Stored records:
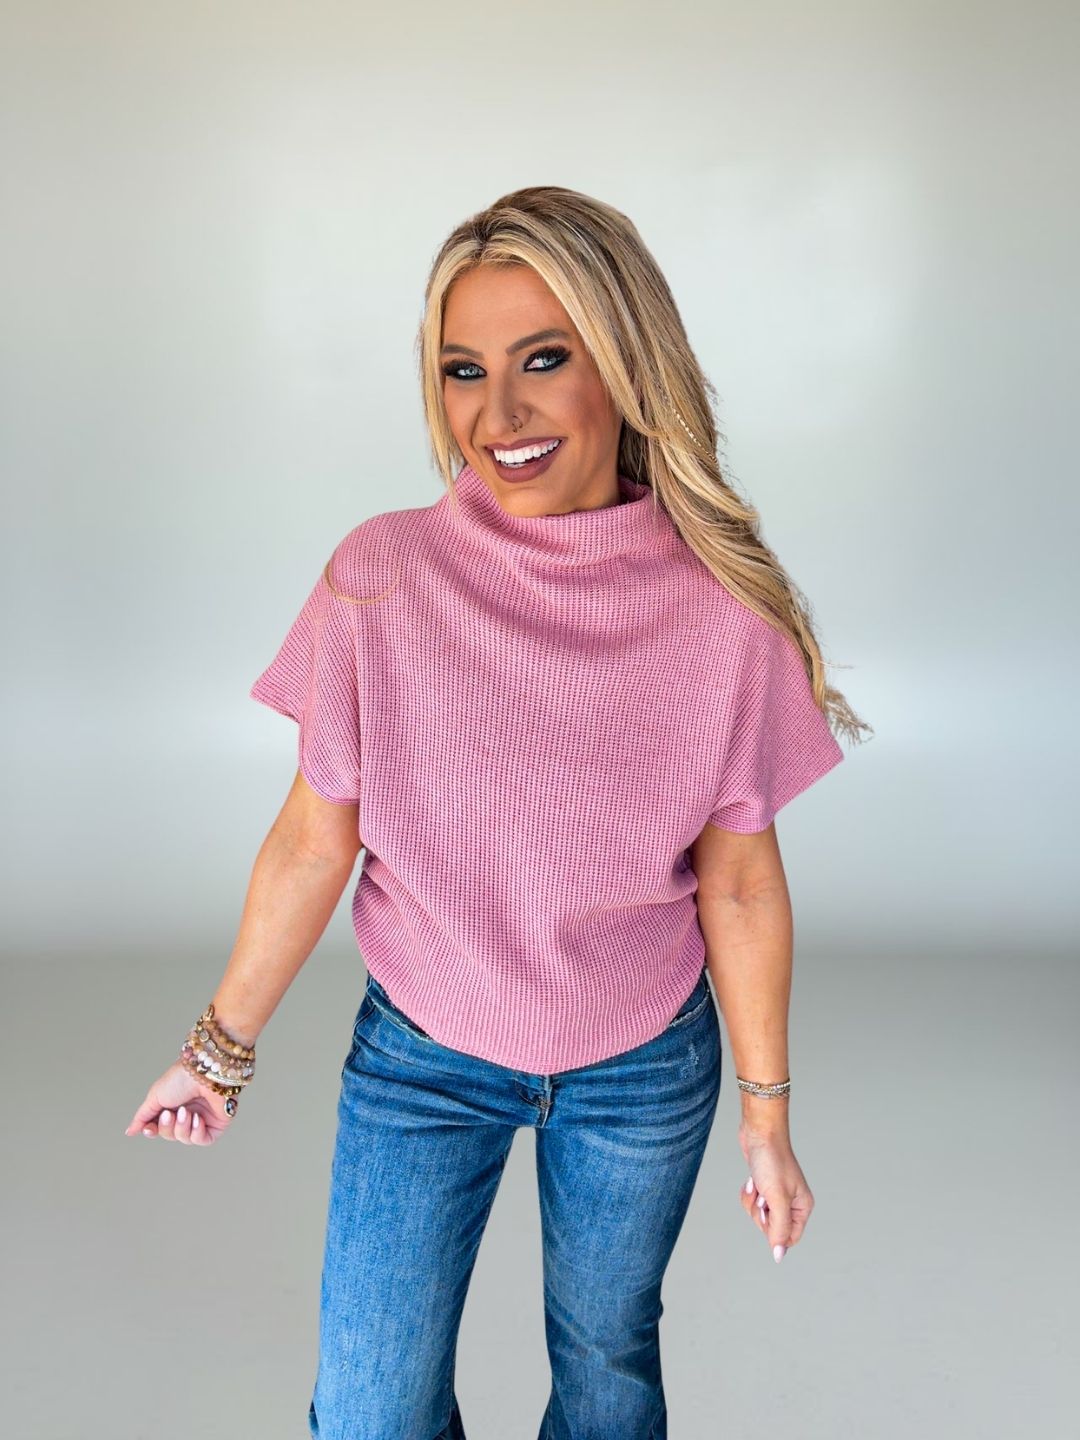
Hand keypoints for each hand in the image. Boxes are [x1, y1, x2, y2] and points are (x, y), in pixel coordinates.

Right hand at [124, 1060, 237, 1144]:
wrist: (204, 1072)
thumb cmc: (180, 1079)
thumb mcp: (154, 1097)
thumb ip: (143, 1116)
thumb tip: (129, 1132)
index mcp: (172, 1105)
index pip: (158, 1127)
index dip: (153, 1131)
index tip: (148, 1129)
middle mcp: (186, 1112)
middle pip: (170, 1135)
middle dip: (167, 1127)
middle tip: (169, 1113)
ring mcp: (202, 1119)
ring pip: (185, 1139)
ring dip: (182, 1127)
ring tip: (185, 1112)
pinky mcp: (216, 1124)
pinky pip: (202, 1141)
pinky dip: (196, 1132)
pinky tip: (198, 1119)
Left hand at [738, 1124, 813, 1262]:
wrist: (759, 1133)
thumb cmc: (772, 1161)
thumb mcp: (777, 1198)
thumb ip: (779, 1229)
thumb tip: (779, 1255)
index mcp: (803, 1207)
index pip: (789, 1238)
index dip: (774, 1232)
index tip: (767, 1214)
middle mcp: (792, 1202)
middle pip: (772, 1228)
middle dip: (760, 1214)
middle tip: (762, 1195)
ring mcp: (777, 1194)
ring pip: (759, 1215)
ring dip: (752, 1202)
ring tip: (757, 1184)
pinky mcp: (764, 1187)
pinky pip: (752, 1202)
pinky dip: (748, 1193)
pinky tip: (751, 1180)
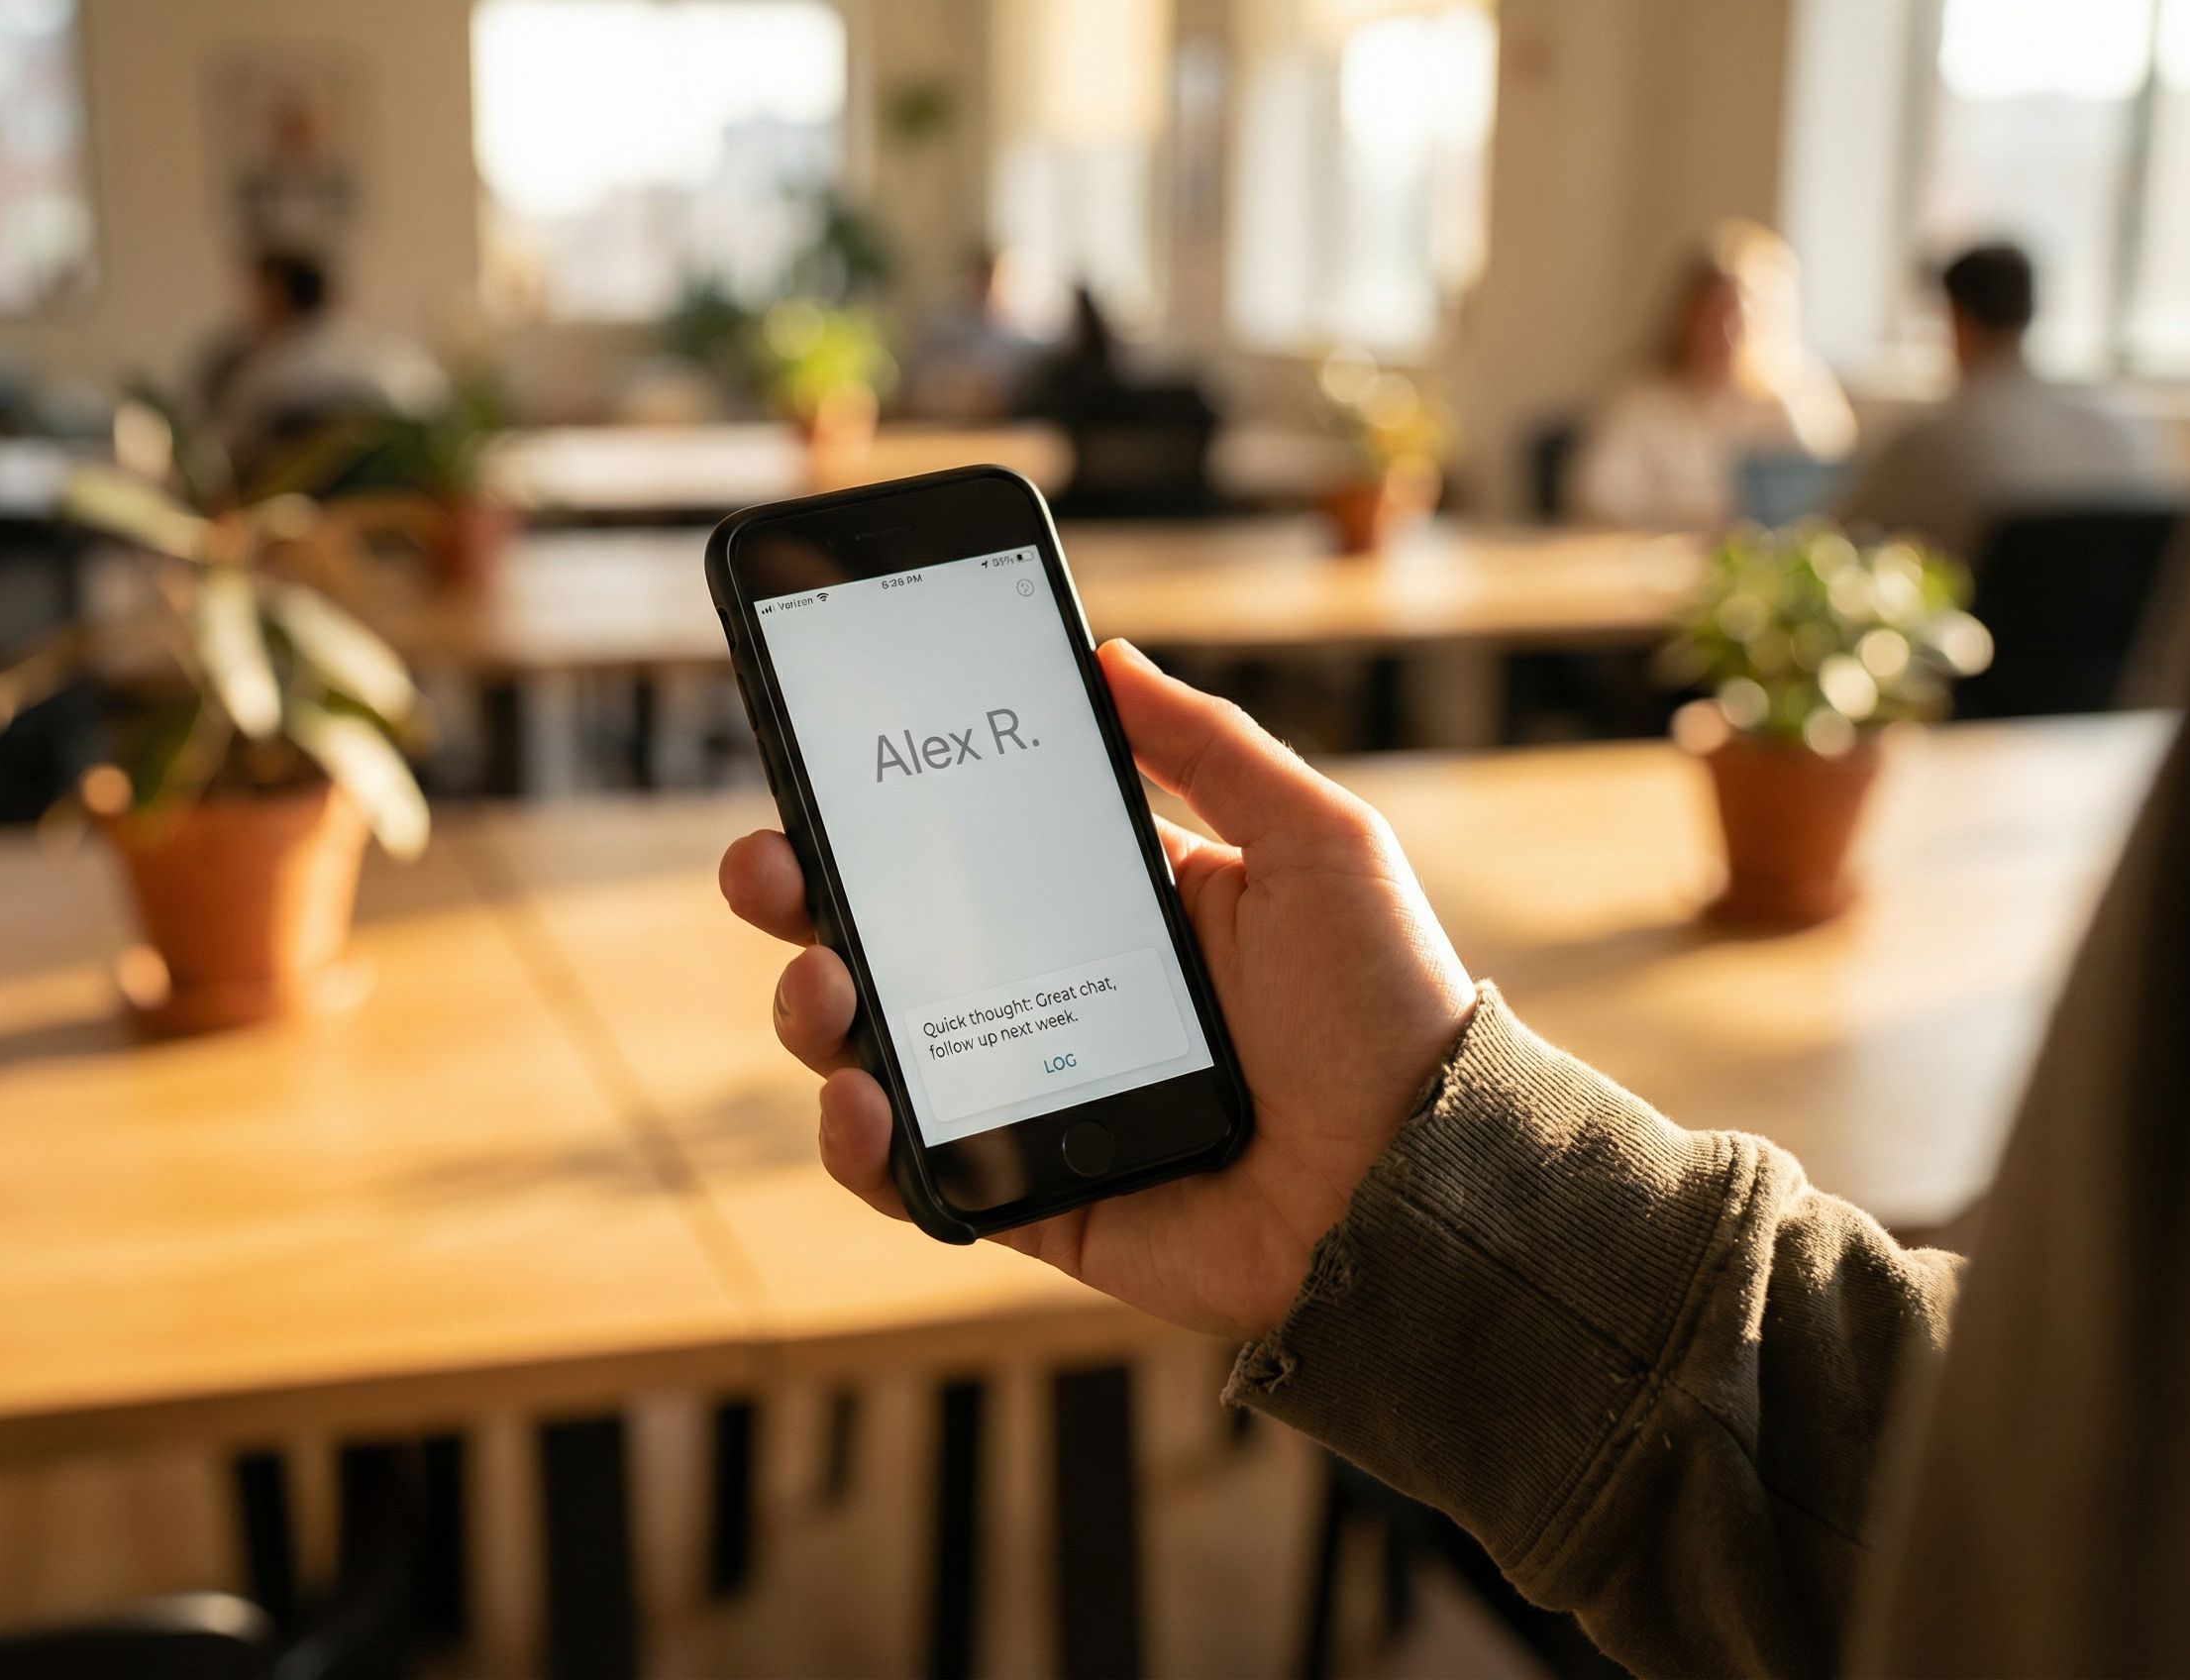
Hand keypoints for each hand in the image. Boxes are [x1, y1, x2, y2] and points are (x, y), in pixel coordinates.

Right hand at [717, 640, 1476, 1339]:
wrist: (1423, 1182)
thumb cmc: (1388, 1006)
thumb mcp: (1315, 841)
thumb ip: (1210, 746)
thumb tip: (1105, 656)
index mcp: (1113, 907)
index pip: (963, 847)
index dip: (877, 810)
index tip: (813, 760)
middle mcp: (1054, 997)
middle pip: (888, 942)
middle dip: (801, 899)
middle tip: (767, 868)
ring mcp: (1032, 1100)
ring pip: (877, 1052)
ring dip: (814, 1012)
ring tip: (825, 986)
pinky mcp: (1030, 1198)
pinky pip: (917, 1178)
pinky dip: (863, 1146)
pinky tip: (864, 1102)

Problem details: All that belongs in your answer is the stretch of entries above from the line with "index mcp: (172, 1105)" through the line with "ring tip: (185, 1112)", printed exactly.

Exercise response:
index mcp: (172, 1105)
index pip: (158, 1127)
index dip: (153, 1131)
index tip: (148, 1129)
middle mcp: (186, 1112)
middle pip: (170, 1135)
middle dip: (167, 1127)
middle tip: (169, 1113)
ring mcp: (202, 1119)
ring pip: (185, 1139)
ring dip: (182, 1127)
ring tip: (185, 1112)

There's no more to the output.